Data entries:
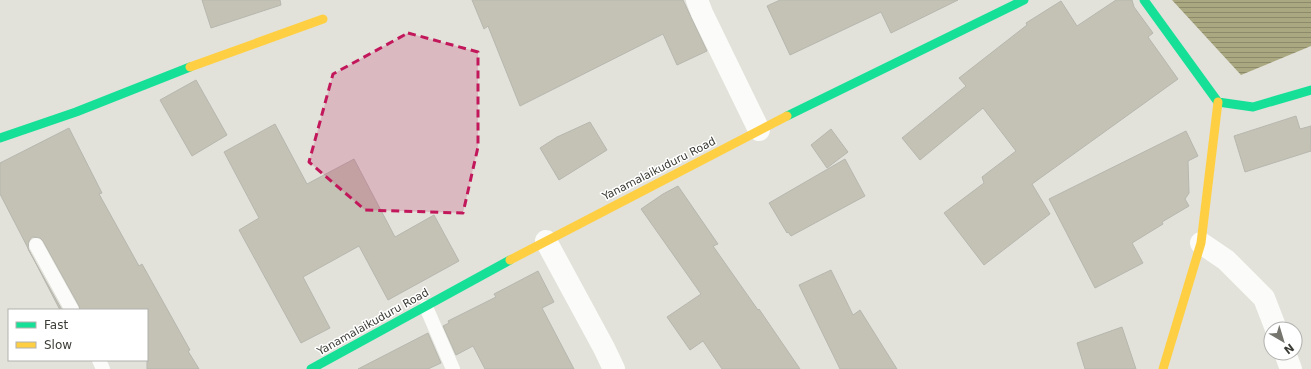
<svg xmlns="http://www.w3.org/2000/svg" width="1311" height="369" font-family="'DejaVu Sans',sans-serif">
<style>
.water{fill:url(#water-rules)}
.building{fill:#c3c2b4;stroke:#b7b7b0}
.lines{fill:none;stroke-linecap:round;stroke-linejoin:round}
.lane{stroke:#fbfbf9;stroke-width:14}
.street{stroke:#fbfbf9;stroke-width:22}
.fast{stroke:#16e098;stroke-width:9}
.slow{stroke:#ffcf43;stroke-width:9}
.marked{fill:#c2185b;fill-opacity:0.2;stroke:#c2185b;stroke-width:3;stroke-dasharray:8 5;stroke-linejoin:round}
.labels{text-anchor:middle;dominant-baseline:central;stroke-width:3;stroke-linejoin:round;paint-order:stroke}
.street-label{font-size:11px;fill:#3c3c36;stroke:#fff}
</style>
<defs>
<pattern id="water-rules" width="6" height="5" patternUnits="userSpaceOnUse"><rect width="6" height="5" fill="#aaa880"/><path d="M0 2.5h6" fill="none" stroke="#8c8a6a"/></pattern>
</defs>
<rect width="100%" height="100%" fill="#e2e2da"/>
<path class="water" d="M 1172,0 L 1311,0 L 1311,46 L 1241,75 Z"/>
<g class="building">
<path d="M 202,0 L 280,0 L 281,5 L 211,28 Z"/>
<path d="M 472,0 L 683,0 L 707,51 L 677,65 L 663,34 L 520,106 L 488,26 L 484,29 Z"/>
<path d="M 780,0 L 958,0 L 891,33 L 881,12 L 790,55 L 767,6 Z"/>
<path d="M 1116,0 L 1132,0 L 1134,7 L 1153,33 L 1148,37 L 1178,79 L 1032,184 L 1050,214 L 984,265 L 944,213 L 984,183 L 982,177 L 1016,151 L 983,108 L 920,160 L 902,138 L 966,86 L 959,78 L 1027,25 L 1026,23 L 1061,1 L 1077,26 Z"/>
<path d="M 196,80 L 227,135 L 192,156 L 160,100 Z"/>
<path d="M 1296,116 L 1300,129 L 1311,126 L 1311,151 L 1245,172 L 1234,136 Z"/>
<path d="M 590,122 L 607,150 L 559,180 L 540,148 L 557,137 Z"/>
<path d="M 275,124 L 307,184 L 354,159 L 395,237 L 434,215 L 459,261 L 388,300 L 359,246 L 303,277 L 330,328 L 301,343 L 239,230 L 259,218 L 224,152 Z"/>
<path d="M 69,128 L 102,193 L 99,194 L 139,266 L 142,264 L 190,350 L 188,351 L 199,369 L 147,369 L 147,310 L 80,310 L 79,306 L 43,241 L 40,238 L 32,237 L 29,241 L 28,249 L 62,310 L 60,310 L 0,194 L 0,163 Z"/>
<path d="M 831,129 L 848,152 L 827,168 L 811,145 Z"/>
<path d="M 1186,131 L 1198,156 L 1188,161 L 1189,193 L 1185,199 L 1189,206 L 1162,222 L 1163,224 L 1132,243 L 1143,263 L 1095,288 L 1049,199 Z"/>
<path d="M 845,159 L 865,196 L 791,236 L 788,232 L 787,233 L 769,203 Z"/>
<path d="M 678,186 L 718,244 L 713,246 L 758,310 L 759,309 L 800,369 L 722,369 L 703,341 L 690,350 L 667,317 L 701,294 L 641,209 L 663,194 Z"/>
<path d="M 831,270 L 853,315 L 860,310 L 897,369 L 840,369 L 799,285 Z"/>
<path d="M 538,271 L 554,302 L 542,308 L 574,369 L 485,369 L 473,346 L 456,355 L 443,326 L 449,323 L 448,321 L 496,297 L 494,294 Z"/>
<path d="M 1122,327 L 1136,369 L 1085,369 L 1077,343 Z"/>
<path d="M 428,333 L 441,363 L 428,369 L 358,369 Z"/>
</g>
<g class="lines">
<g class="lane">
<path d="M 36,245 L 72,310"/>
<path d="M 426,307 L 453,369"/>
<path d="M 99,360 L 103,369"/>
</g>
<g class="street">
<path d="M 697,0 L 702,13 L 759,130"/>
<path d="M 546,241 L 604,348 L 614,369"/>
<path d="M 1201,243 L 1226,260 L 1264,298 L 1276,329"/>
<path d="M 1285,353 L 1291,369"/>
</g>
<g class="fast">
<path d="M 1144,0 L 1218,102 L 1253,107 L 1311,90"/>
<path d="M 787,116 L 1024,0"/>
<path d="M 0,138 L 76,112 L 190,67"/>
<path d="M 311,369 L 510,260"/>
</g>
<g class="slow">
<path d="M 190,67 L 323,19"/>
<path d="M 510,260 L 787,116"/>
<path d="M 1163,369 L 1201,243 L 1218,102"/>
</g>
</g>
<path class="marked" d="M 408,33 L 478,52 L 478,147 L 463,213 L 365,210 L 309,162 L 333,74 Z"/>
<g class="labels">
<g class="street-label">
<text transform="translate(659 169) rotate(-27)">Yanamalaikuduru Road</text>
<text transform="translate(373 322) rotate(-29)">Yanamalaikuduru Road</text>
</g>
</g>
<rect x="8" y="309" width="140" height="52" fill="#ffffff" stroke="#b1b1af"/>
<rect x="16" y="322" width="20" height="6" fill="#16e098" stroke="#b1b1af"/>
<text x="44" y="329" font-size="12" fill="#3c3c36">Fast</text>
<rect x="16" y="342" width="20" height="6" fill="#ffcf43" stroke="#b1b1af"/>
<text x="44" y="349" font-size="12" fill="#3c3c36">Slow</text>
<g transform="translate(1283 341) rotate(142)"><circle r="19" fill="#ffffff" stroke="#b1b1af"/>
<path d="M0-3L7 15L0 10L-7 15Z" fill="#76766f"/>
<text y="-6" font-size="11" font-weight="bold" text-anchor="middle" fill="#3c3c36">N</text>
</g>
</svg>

WORK INSTRUCTIONS: Which lines in the records above include the word "middle"? Copy them out.

WRITTEN RESPONSE:
.labels{text-anchor:middle;dominant-baseline:central;stroke-width:3;stroke-linejoin:round;paint-order:stroke}
<text y="-6" font-size="11" font-weight="bold" text-anchor="middle" fill="#3c3c36">N</text>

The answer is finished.